Reproduce all of the data below without alteration; exclude every picture.

━━━━━ Information provided ━━━━━

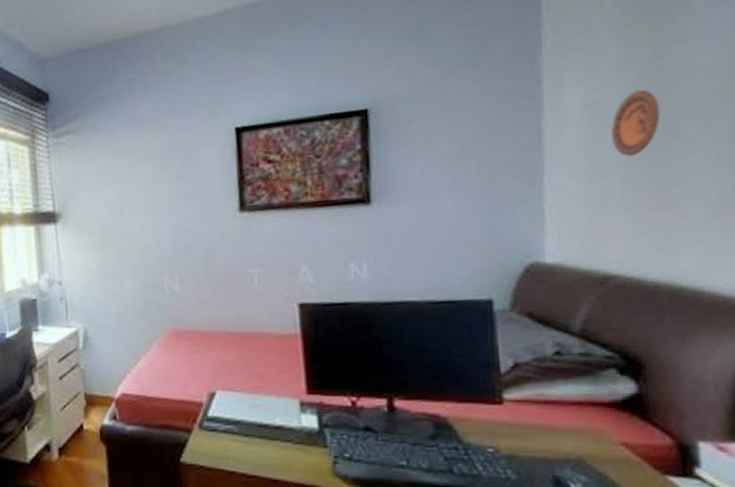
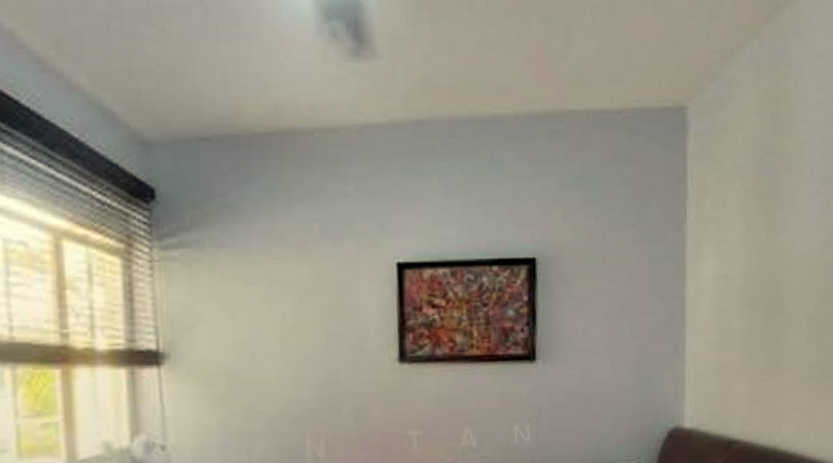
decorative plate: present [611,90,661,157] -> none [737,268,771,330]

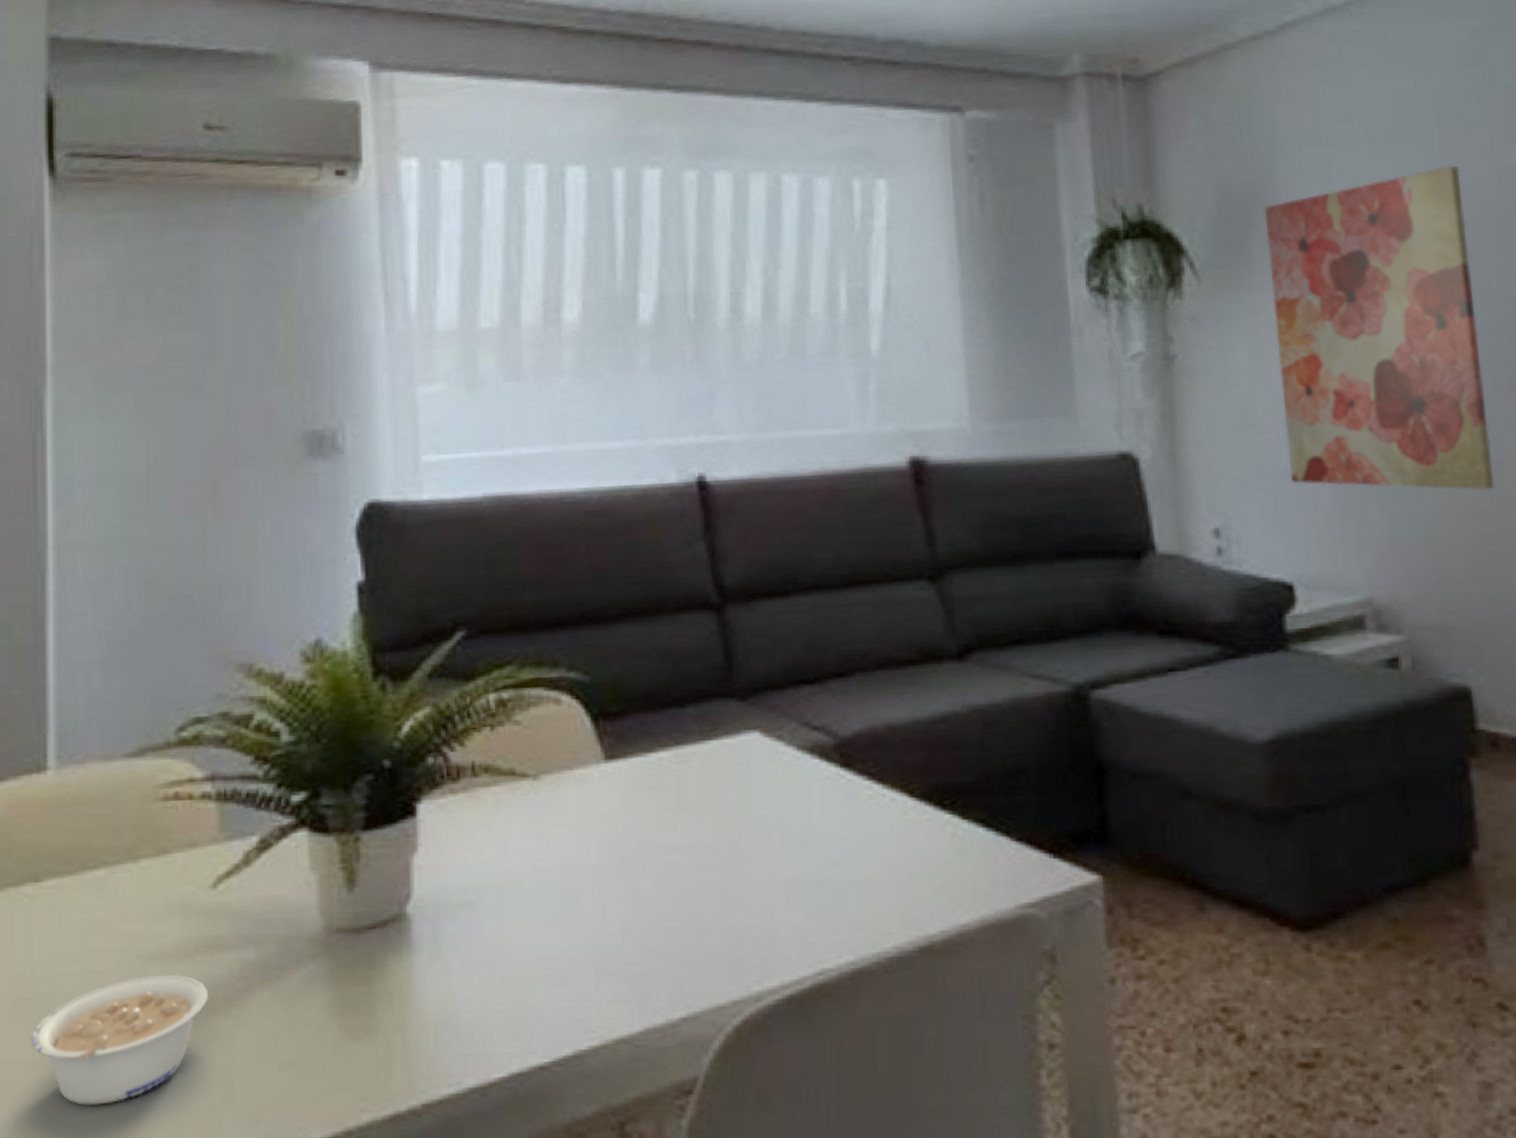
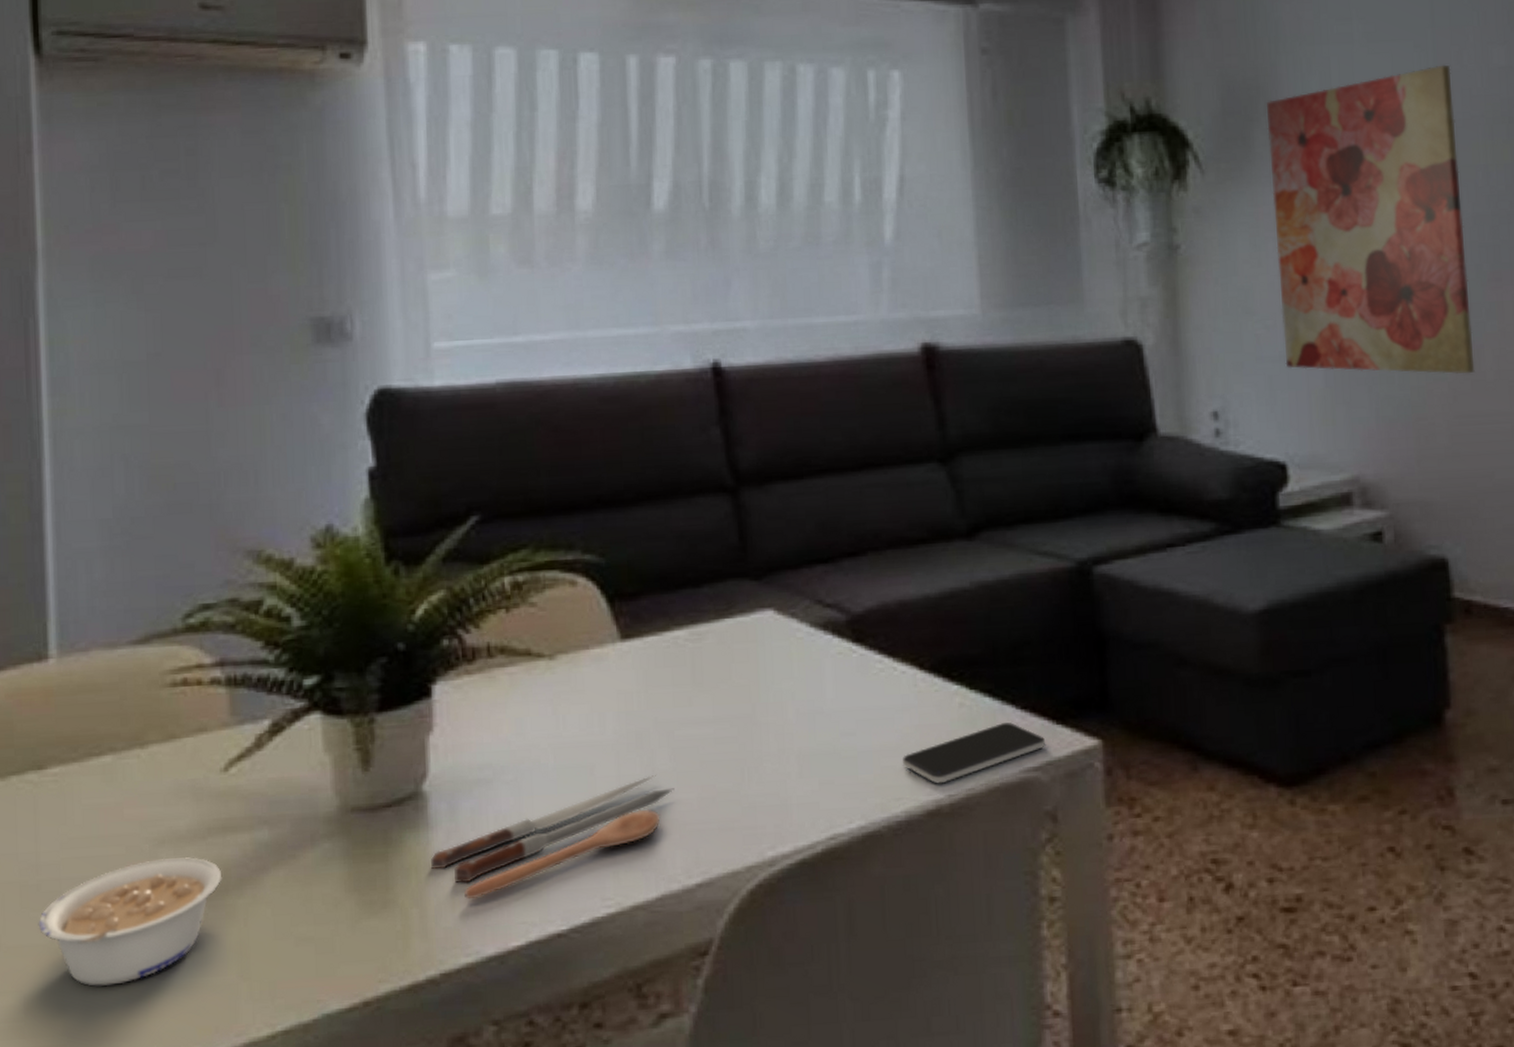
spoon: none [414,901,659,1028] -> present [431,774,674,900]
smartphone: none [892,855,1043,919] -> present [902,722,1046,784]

━━━━━

- _Expected answer_
decorative plate: present [611,90,661,157] -> none [737,268,771,330]

spoon: none [414,901,659,1028] -> present [431,774,674,900]
smartphone: none [892,855,1043,919] -> present [902,722,1046,784]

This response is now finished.